Originally, when House and Senate versions of the bill passed from their separate chambers, both contained identical language regarding earmark reform. During negotiations between the House and Senate to work out differences between their bills-- called a “conference report”—a change was made to the Senate disclosure requirements.
“It was such a subtle change with huge ramifications. Just a couple words,” Ellis said. The conference process for this bill was not done in public view. This was largely because earmark-reform champions Republican Sens. Tom Coburn (Okla.) and Jim DeMint (S.C.) refused to participate due to suspicions that their reforms would be gutted.
As a result, differences were worked out and new rules were inserted in a back and forth negotiation process between the House and Senate that staffers call “ping-ponging.” Then the final version was signed by the President on September 14.
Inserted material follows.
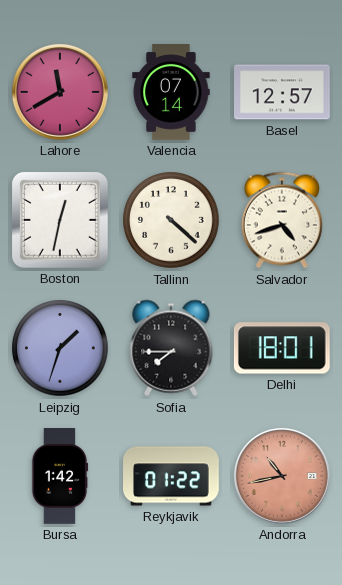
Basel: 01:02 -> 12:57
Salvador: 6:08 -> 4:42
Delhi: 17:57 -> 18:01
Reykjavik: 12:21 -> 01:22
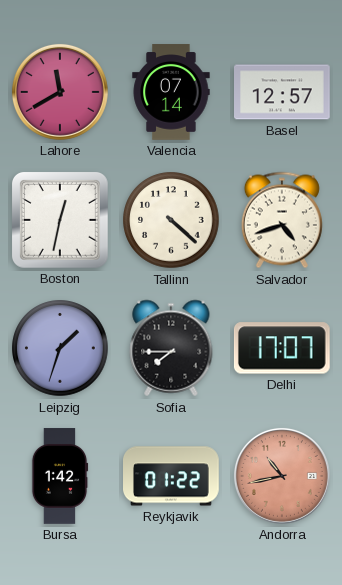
Delhi: 18:01 -> 17:07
A senior Republican staffer said those primarily involved in the negotiations were Democratic Majority Leader Harry Reid (Nev.), House Speaker Rep. Nancy Pelosi (Calif.), Sen. Russ Feingold (D-Wisc.), Sen. Dianne Feinstein (D-Calif.) and other members of the Senate Rules Committee.
DeMint’s press secretary Wesley Denton laid the blame on both parties for letting this change slip by. “Democrats and Republicans alike want to give the appearance of earmark reform, but they don’t want to live by it.”
Senators have even been resistant to submitting the “no pecuniary interest” letters. On October 1, Chairman of the Armed Services Committee Sen. Carl Levin (D-Mich.) and Sen. John McCain (R-Ariz.) issued a joint letter to remind their colleagues there were “certifications” missing for earmark requests made in the defense authorization bill. The original deadline to turn the “no pecuniary interest” statements was September 14. It was extended to October 5.
Coburn’s spokesmen Jon Hart noted the change would also give House members a way to hide their earmarks. It “essentially creates a secret chamber for earmarking,” Hart said. “All the questionable earmarks now can easily be shuttled from the House to the Senate” to escape disclosure requirements.
“You might as well call it the Abramoff Corridor,” Hart joked.